Pada tahap berikutnya, Tari mengaku beberapa kali diajak berduaan dan diminta tidur bersama pelaku dengan alasan tertentu. Ia menyebut permintaan itu tidak datang sebagai perintah langsung yang mudah dipahami, melainkan dibungkus dengan narasi yang membuatnya bingung.

Dalih pengobatan batin

Tari menuturkan bahwa pelaku kerap memakai alasan pengobatan batin untuk membenarkan tindakannya. Ia mengaku diberi sugesti bahwa dirinya memiliki banyak penyakit batin seperti iri dan dengki, lalu diminta menjalani “pengobatan” yang disebut sebagai bagian dari proses penyembuhan.

“Di sana kan ada guru tarikah. Bilangnya disuruh guru tarikah. Bagian dari nyembuhin sakit,” kata Tari. Ia juga menirukan ucapan yang menyebut dirinya memiliki banyak penyakit dan harus mengikuti cara tertentu agar sembuh.

Di titik itu, Tari mengaku sempat ragu dan tidak memahami maksud sebenarnya. Ia mengatakan beberapa kali menolak, tetapi tekanan di lingkungan pesantren membuat posisinya tidak mudah.

Tekanan di lingkungan pesantren

Tari menggambarkan pesantren tempat kejadian itu berlangsung sebagai lingkungan yang keras. Menurut dia, santriwati bisa mendapat perlakuan kasar jika dianggap tidak patuh, dan situasi itu ikut membuat rasa takut untuk menolak semakin besar.

“Di sana itu keras,” ujarnya. Ia menambahkan bahwa jika ada yang dianggap tidak benar, respons yang muncul bisa berupa pukulan atau tindakan kasar dari oknum kiai.

Keterangan itu memperlihatkan adanya relasi kuasa yang timpang di lingkungan pesantren. Dalam kondisi seperti itu, batas antara pembinaan, tekanan, dan dugaan penyalahgunaan wewenang menjadi sulit dibedakan bagi korban.

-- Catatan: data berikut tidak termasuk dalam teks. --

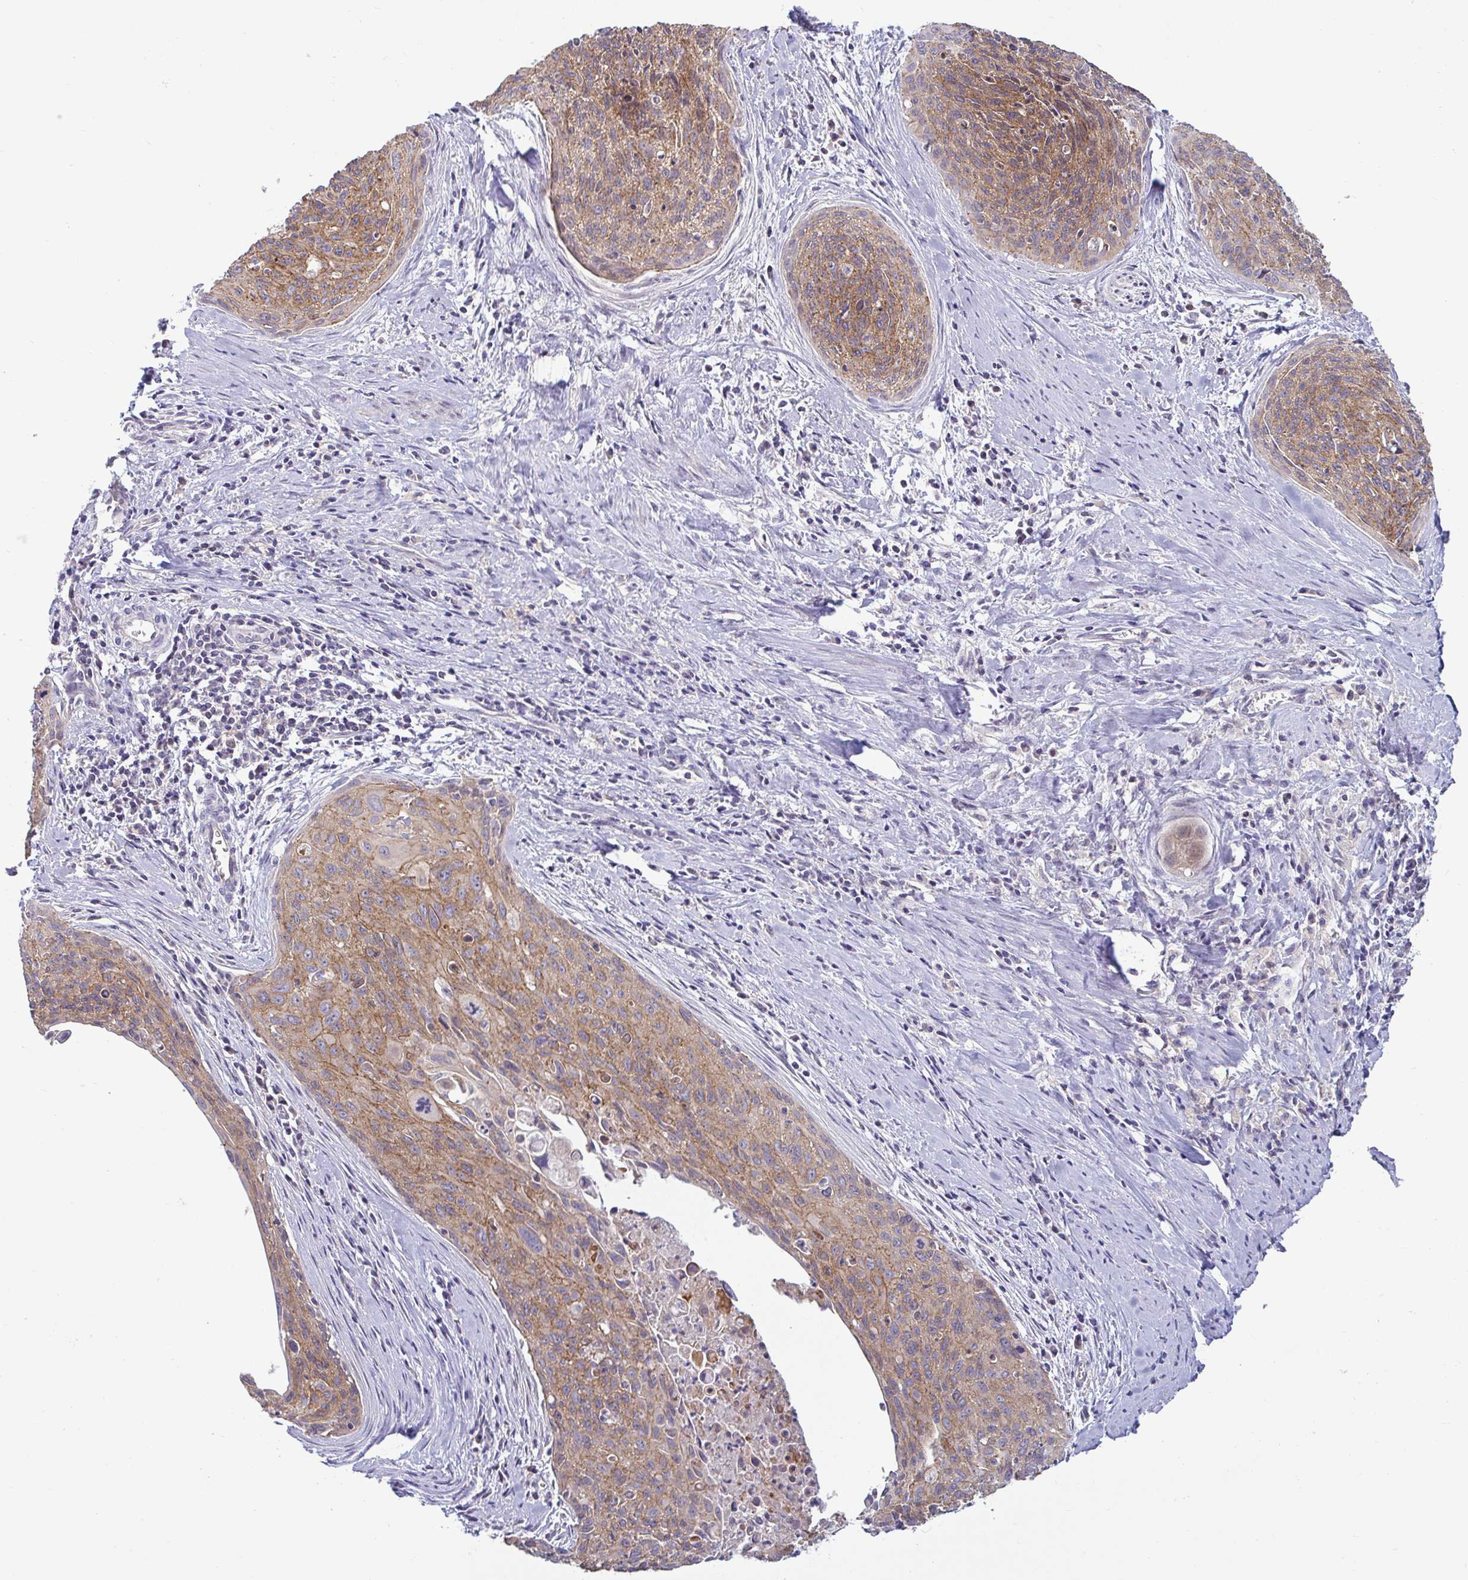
{"staining": {"intensity": "moderate", "quantity": ">75%", "location": "cytoplasmic/membranous"}, "tissue": "cervical cancer", "cell_type": "Tumor cells", "image_type": "cancer", "snomed": [{"axis": "morphology", "description": "Squamous cell carcinoma, NOS"}, {"axis": "topography", "description": "Cervix"}], "caption": "High-magnification brightfield microscopy of cervical cancer (squamous cell carcinoma) stained with DAB (brown) and counterstained with hematoxylin (blue). tumor cells exhibit moderate cytoplasmic/membranous expression is identified in approximately>75% of cells. The protein is stained brown, and the nuclei are stained in blue (DAB (3,3'-diaminobenzidine) IHC with brightfield microscopy, high magnification).", "gene": "GSTM1", "patient": {"sex": "female", "age": 55}}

Tari juga menyebut kebiasaan penghormatan seperti cium tangan ikut membuat awal perlakuan terasa tidak langsung terbaca sebagai pelecehan. Dari sana, ia menilai pola yang dialaminya dibangun secara perlahan sampai melampaui batas.

Keterangan Tari dan pendamping hukum

Meski mengalami sejumlah tindakan yang ia anggap sebagai pelecehan, Tari menegaskan bahwa dirinya tidak pernah sampai melakukan hubungan intim dengan kiai Ashari. Namun, ia mengaku sempat diminta melakukan tindakan yang sangat tidak pantas, termasuk menyentuh area intim dalam salah satu kejadian yang ia ceritakan.

Pengacara Ali Yusron yang mendampingi Tari juga menyoroti pola bujuk rayu dan manipulasi yang disebut dipakai pelaku. Ia menyampaikan bahwa tindakan itu dikaitkan dengan kepatuhan korban terhadap pelaku dan lingkungan ajaran yang dibangun di sekitarnya.

Pengakuan Tari membuat kasus ini mendapat perhatian lebih luas karena menunjukkan bagaimana dugaan kekerasan bisa berawal dari kedekatan yang tampak wajar. Dari sana, pola relasi guru dan santri disebut berubah menjadi tekanan yang sulit ditolak di lingkungan tertutup seperti pesantren.